Avoid Wasting Time on Small Team Decisions
Making decisions as a team can be crazy-making.
We can spend hours - I mean multiple meetings - debating something only to find out later that we were mostly wasting our time. We may have had a nagging feeling that something was off, but we couldn’t quite put our finger on what or why. At the end of the process, when a decision has been made, it often turns out that the debaters didn’t actually care deeply about their perspective. They just disagreed. And they had that disagreement in the group setting, effectively investing a ton of company time and emotional energy in something that none of them actually cared very much about.
How can we do less of that?
I learned a simple framework from my pastors (Chris Scott and Greg Steward). It’s the 1 to 3 decision making framework. It’s beautifully simple. You can explain it in 30 seconds, and everyone can use it in the next 30 seconds. Then, you have valuable information on how to triage the situation.
Here’s how it works. On any issue or decision, simply rank how much you care about it on a scale of 1 to 3.
1 = I don’t have much opinion on this. I’ll be OK either way.
2 = I have a reasoned opinion about how this should be, and I care. But I can flex if need be.
3 = I have a strong opinion on this, and I think this is critical for our organization.
That’s it. When a decision or controversial issue comes up, just have the key players rank it on a scale of 1 to 3. Within 60 seconds, you know how important this decision is to the people in the room, and that tells you whether it is worth spending time working it out.
You might also learn that only a few people really care about it, so the best choice might be to table the issue while those two come to a mutual decision. You could also ask those folks to prepare a case for why others should care about this decision by explaining the implications. In other circumstances, you may find that the only person who really cares is the decision maker, so you just ask that person to consider the input of others and free them to make the decision.
Over time, this becomes a short-hand for discussion. How should we arrange the chairs for the big meeting? “I’m a 1 on that.” Should we hire a designer for a new logo? “That’s a 2 for me.” I’m thinking about offering a discount to a potential customer. “Mike is a strong 3 against discounts.”
This also helps people express their opinions more easily and clearly. For example, instead of saying, “Whatever,” someone might think about it and say, “I’m a 1 on that.” This increases their investment in the decision.
As you ask for rankings about a wide variety of issues, you will also learn more about your team. If someone is a 3 about everything (or most things), that tells you and them something about how they are showing up and how willing they are to compromise or to bend. If someone is almost always a 1, then that could be a clue that they don’t actually feel safe sharing their opinion. You will also gain clarity about what you really care about and why.

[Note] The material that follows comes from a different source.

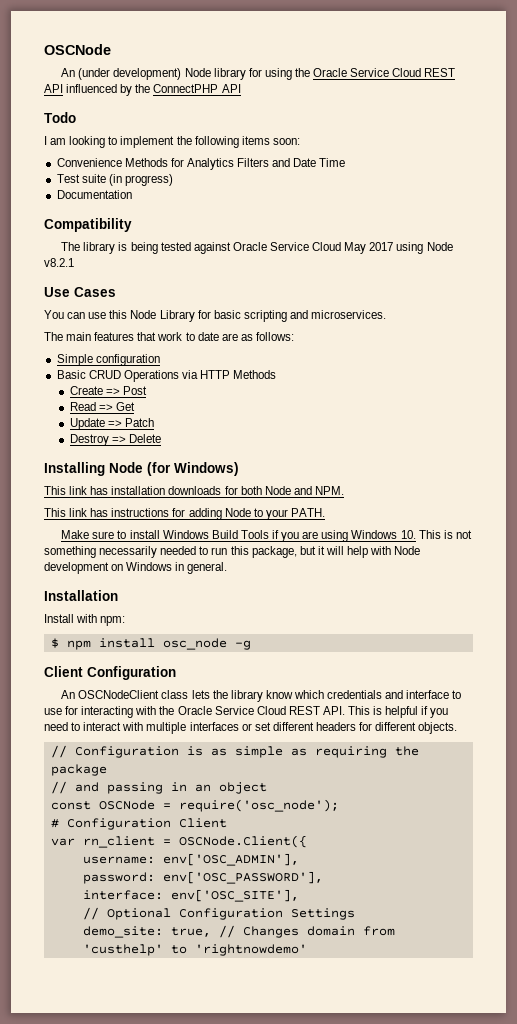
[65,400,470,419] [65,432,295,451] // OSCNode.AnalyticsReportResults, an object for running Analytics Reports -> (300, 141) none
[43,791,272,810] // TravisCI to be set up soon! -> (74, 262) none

Interestingly, our Wisdom Partners cofounder Charles Jolley has often used a similar 1 to 3 ranking on hiring decisions, but with a different twist.
1 = I don’t think this person is right, and I’ll fight against hiring them.
2 = I think this person is pretty good, but I won’t fight to hire them.
3 = I think this person is great, and I’ll work to convince everyone else we should hire them.
This also provides a helpful shorthand that enables the team to get clarity on mixed perspectives quickly.
The 1-to-3 framework enables us to quickly discern and express how we feel or think about a decision. Then, we can assess the group temperature and move forward with more clarity. Try it out on your next team decision, and let us know how it goes.